Dicho artículo ha de completarse con lo dispuesto en laDisposición Final décimo sexta de la referida ley, que establece el régimen transitorio en materia de recursos extraordinarios.
El plazo de interposición de dichos recursos es de VEINTE DÍAS, contados desde el día siguiente a la notificación de la sentencia, conforme establecen los artículos 470 y 479 de la referida ley.
Los escritos de interposición del recurso deberán reunir los requisitos establecidos en los artículos 471, para el extraordinario por infracción procesal, y 481 para el de casación.
Los artículos 468 a 489 de la Ley de Enjuiciamiento Civil regulan dichos recursos.
Por su parte, se le informa de que, conforme a la L.O 1/2009, de 3 de noviembre, que añade la disposición adicional décimo quinta a la L.O.P.J :
'La interposición de los recursos ordinarios y extraordinarios precisarán de la constitución de un depósito, de 50 euros para el recurso extraordinario por infracción procesal y de 50 euros para el de casación'.
En aquellos supuestos en que se interpongan ambos recursos, deberá realizar dos operaciones distintas de imposición, indicando en el concepto el tipo de recurso de que se trate en cada caso y el código del recurso: 04 Civil-Extraordinario por Infracción Procesal 06 Civil-Casación.
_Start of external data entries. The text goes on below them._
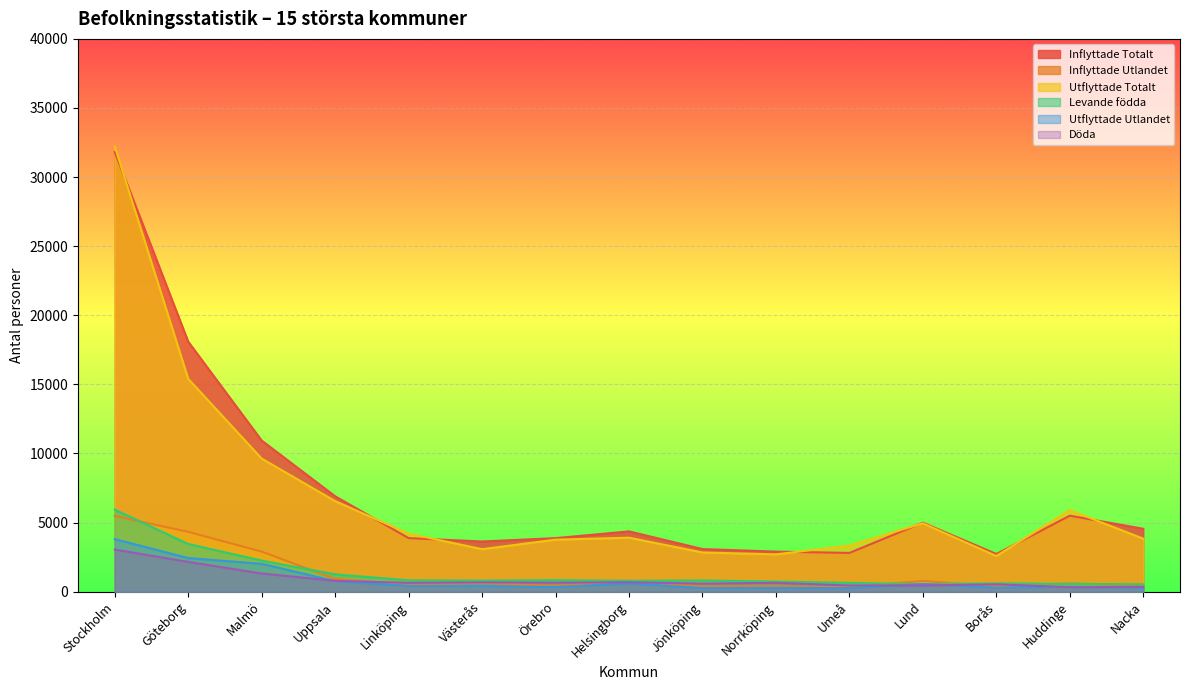

How many data points in Inflyttade Totalt are above 4362?

7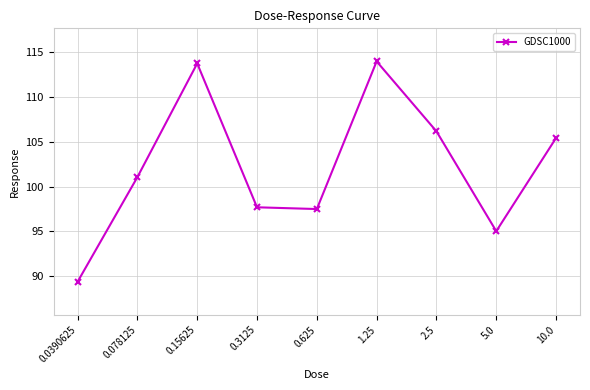

How many lines are shown in the chart?

1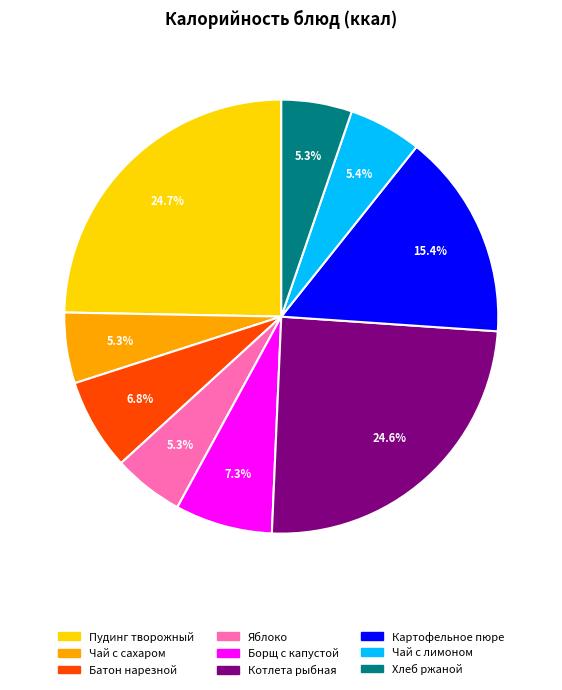

What portion of the pie excludes Котлета рыбная?

75.4%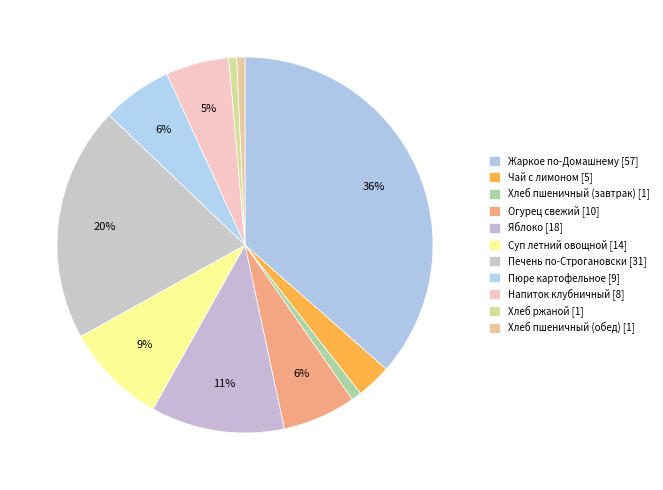

How many segments does this pie chart have?

11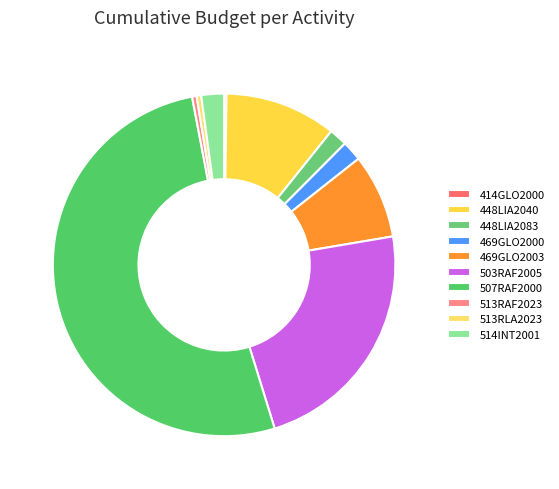

Which slice is the smallest?

414GLO2000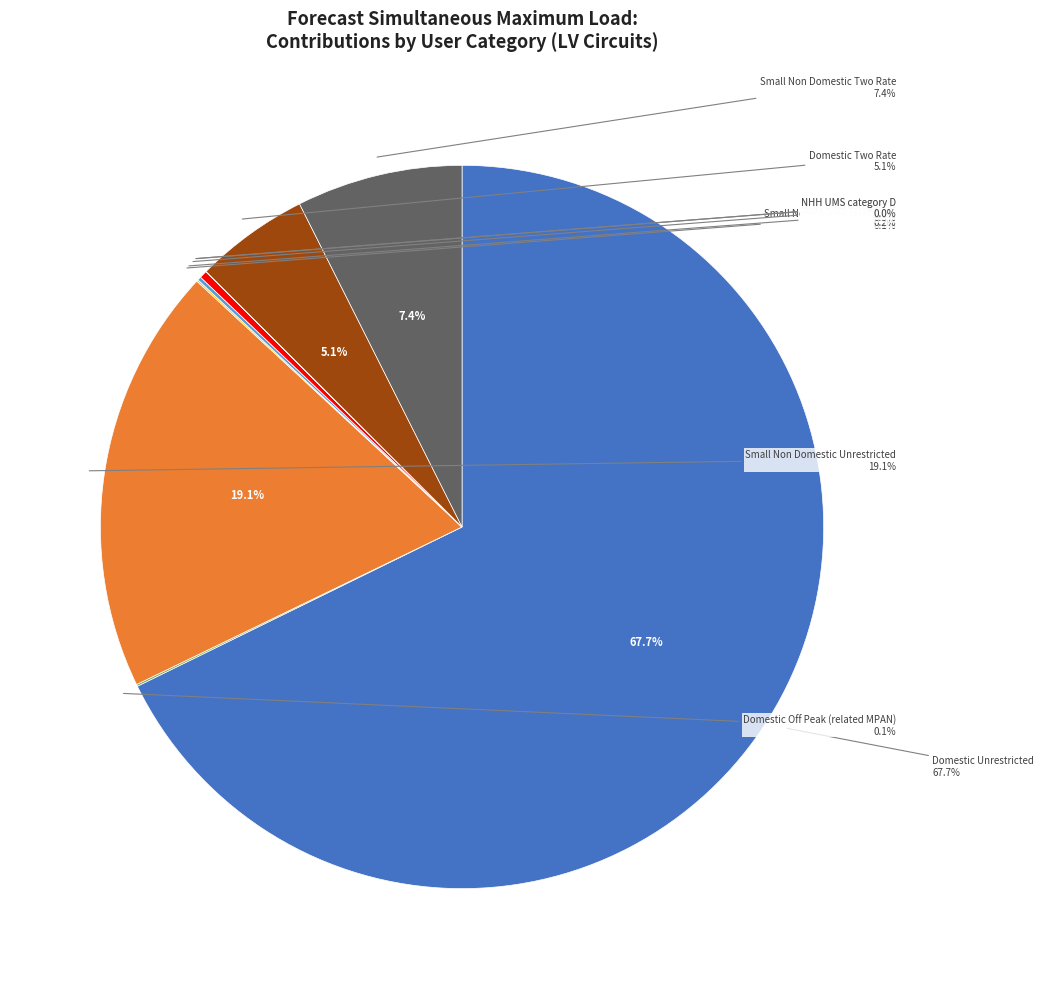

To the nearest percent, what is the difference between the largest and smallest slice percentages?

68%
'La admisión del recurso precisará que, al interponer el mismo, se haya consignado en la oportuna entidad de crédito, ( Banco Santander), y en la cuenta de consignaciones de esta sección, la cantidad objeto del depósito, lo que deberá ser acreditado adjuntándolo al escrito del recurso.
El número de cuenta de esta sección es el 0222/0000/12/añadir nº y año de rollo
(Por ejemplo, si el Rollo de Apelación fuera el 324/2014, el ingreso lo haría en la cuenta:0222/0000/12/0324/14).
'No se admitirá a trámite ningún recurso cuyo depósito no esté constituido'.
'Si el recurrente hubiera incurrido en defecto, omisión o error en la constitución del depósito, se concederá a la parte el plazo de dos días para la subsanación del defecto, con aportación en su caso de documentación acreditativa.
De no efectuarlo, se dictará Auto que ponga fin al trámite del recurso, quedando firme la resolución impugnada'.
Quedan excluidos de la constitución del depósito los litigantes que tengan reconocido el derecho de asistencia jurídica gratuita.
Si no es persona física,deberá abonar y acreditar el pago de la correspondiente TASA JUDICIAL, conforme a la ley 10/2012, de 20 de noviembre, adjuntando al escrito de interposición del recurso el justificante del pago de la correspondiente tasa, bajo apercibimiento de que, de no hacerlo, no se admitirá a trámite el recurso y se declarará firme la sentencia.
Quedan excluidos del pago de la tasa los litigantes que tengan reconocido el derecho de asistencia jurídica gratuita.